TASK A:
Show every line in the rows below that contains the string "Transcribe", treating uppercase and lowercase as different.

## Start TEXT PROVIDED

6.7 Retirement of Stock. Borrower will not acquire or
retire any share of its capital stock for value.
6.8 Lease Obligations. Borrower will not incur new lease
obligations as lessee which would result in aggregate lease payments for any
fiscal year exceeding Four Hundred Fifty Thousand Dollars ($450,000). Each said
lease shall be of equipment or real property needed by Borrower in the ordinary
course of its business.
SECTION 7. EVENTS OF DEFAULT
Upon the occurrence of any of the following events ("Events of
Default"), Bank, in its discretion, may cease extending credit hereunder and may
declare all obligations hereunder and under the Loan Documents immediately due
and payable; provided, however, that upon the occurrence of an Event of Default
described in subsection 7.4, 7.5, 7.6, 7.7 or 7.8 hereinbelow, all principal
and interest and any other amounts owing under the Loan Documents shall
automatically become immediately due and payable.

## End TEXT PROVIDED
## Start EXCERPTED DATA

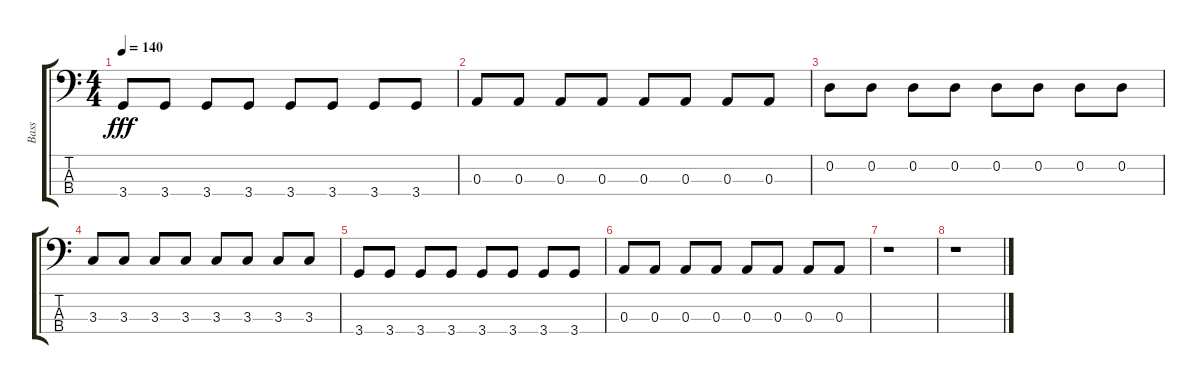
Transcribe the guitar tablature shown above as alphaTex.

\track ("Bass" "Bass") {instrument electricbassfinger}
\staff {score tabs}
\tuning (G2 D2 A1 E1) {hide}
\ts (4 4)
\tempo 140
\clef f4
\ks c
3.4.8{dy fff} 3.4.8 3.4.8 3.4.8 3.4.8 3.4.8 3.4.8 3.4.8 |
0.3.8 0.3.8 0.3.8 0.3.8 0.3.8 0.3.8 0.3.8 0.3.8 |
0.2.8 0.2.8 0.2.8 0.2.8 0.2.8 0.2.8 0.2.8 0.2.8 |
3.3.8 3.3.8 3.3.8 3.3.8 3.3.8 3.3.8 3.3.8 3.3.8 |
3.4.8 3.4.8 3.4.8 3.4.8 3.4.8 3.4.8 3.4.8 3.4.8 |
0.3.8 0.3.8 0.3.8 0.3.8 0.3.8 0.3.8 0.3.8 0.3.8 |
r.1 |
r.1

## End EXCERPTED DATA
## Start EXCERPTED DATA

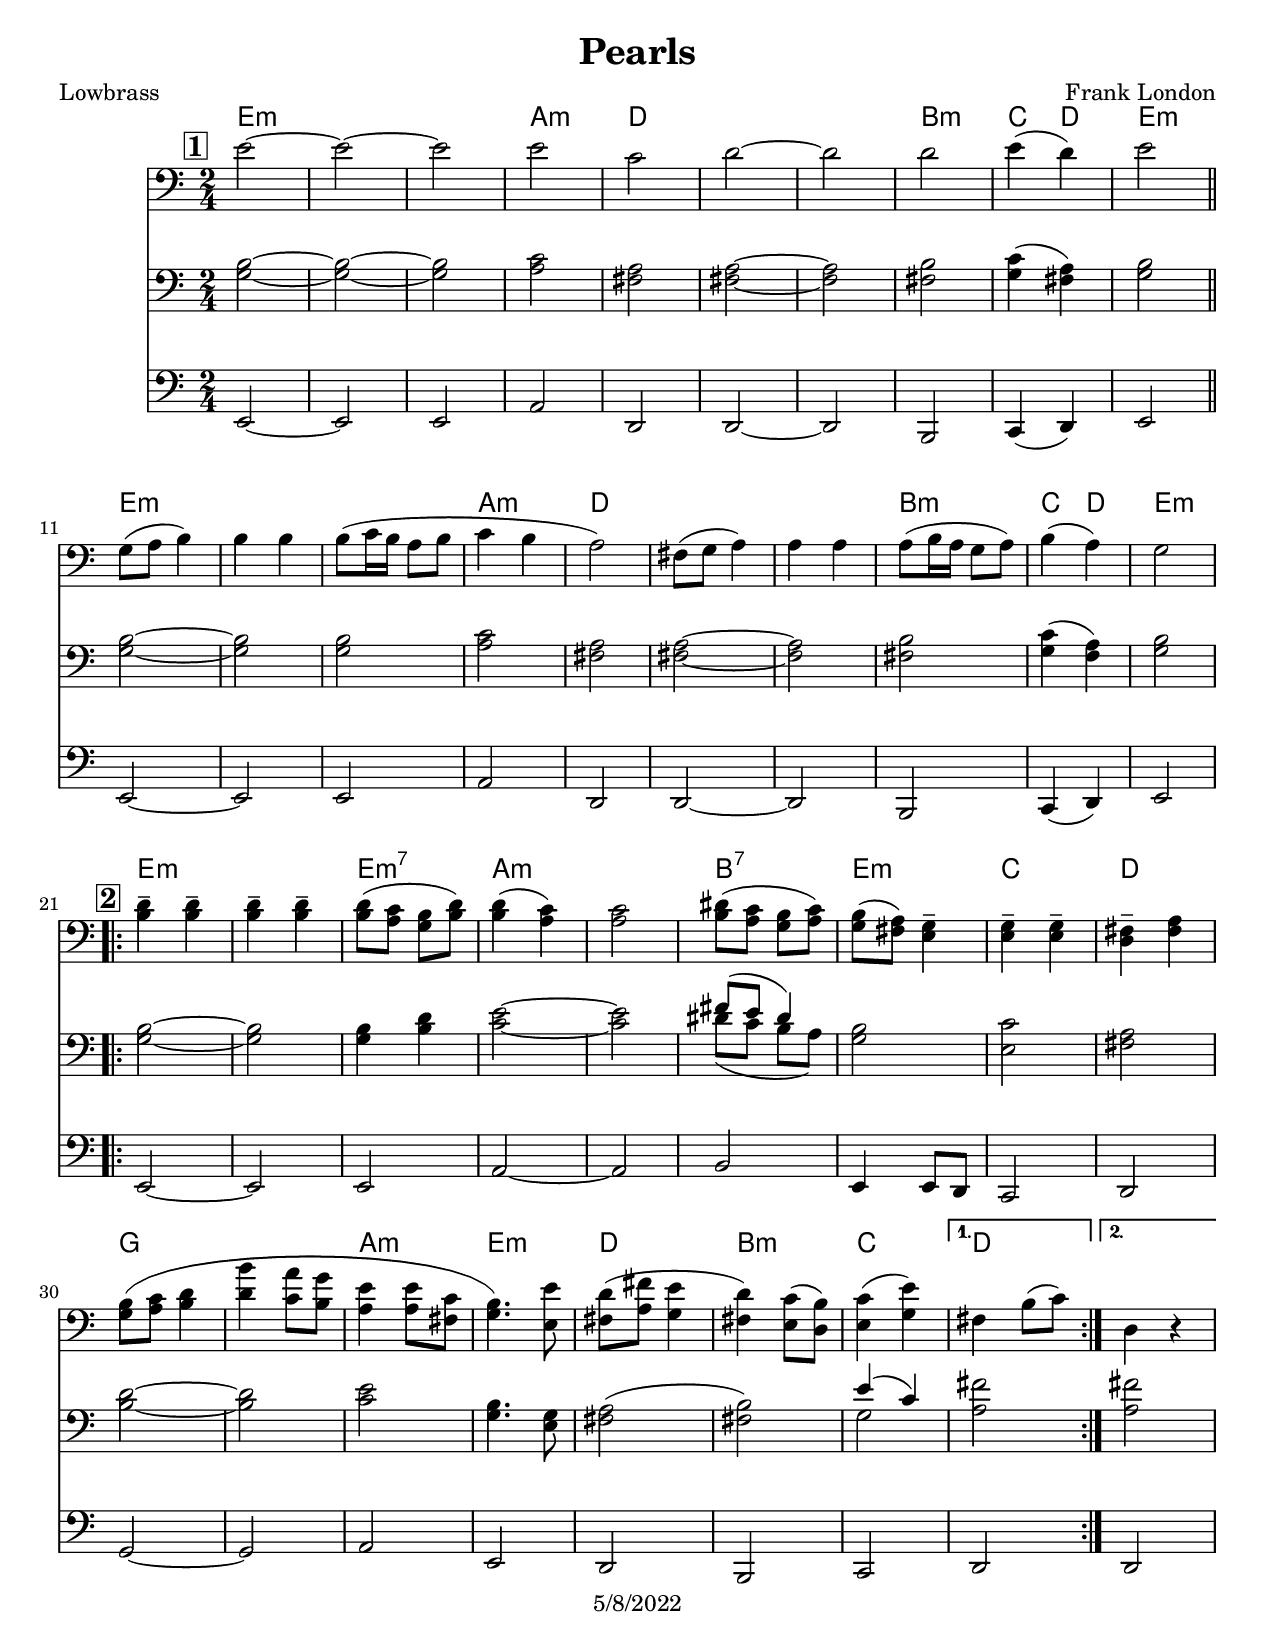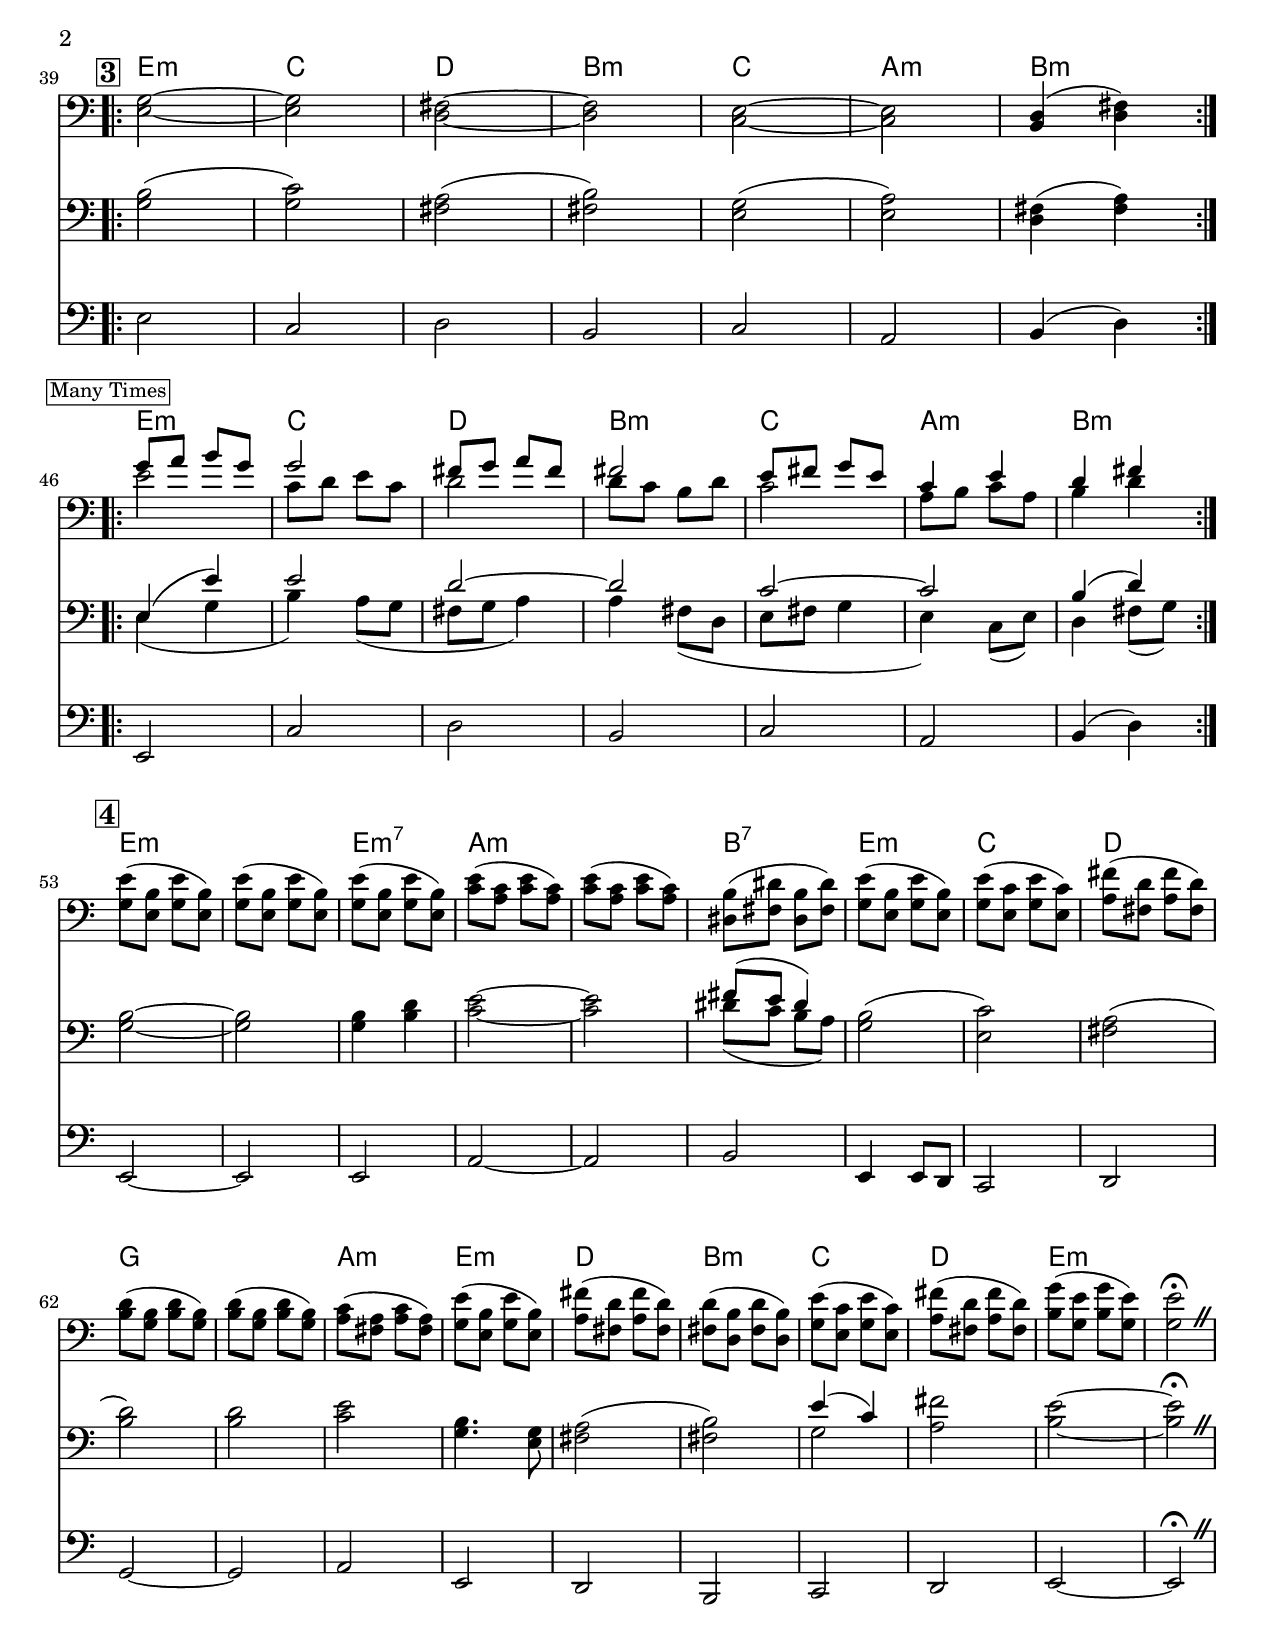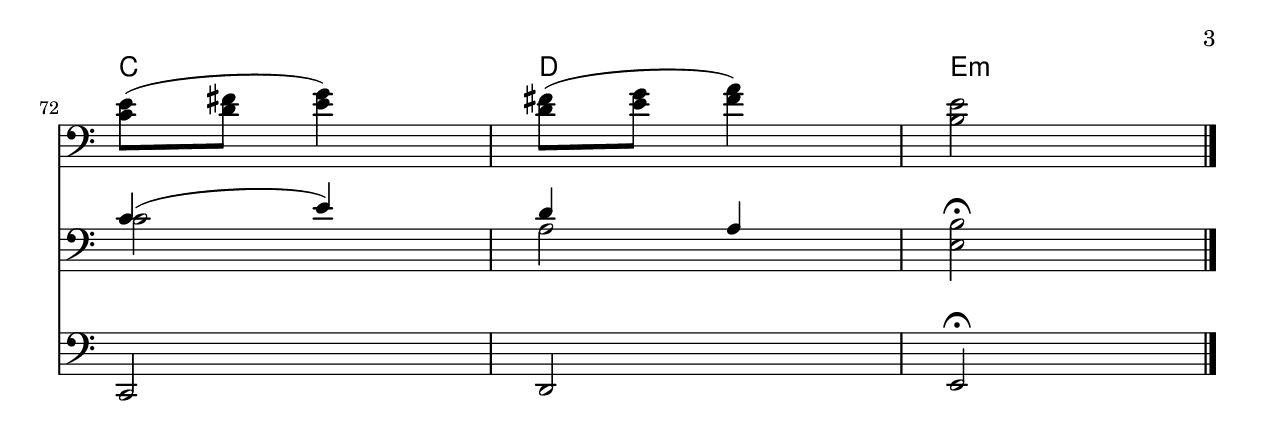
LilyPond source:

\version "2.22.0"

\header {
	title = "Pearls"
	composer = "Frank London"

## End EXCERPTED DATA

TASK B:
Write out the passage of the loan agreement excerpt above from "6.8 Lease Obligations." to "of its business.".

WRITTEN REPLY A:
Transcribe the guitar tablature shown above as alphaTex.

WRITTEN REPLY B:
6.8 Lease Obligations. Borrower will not incur new lease
obligations as lessee which would result in aggregate lease payments for any
fiscal year exceeding Four Hundred Fifty Thousand Dollars ($450,000). Each said
lease shall be of equipment or real property needed by Borrower in the ordinary
course of its business.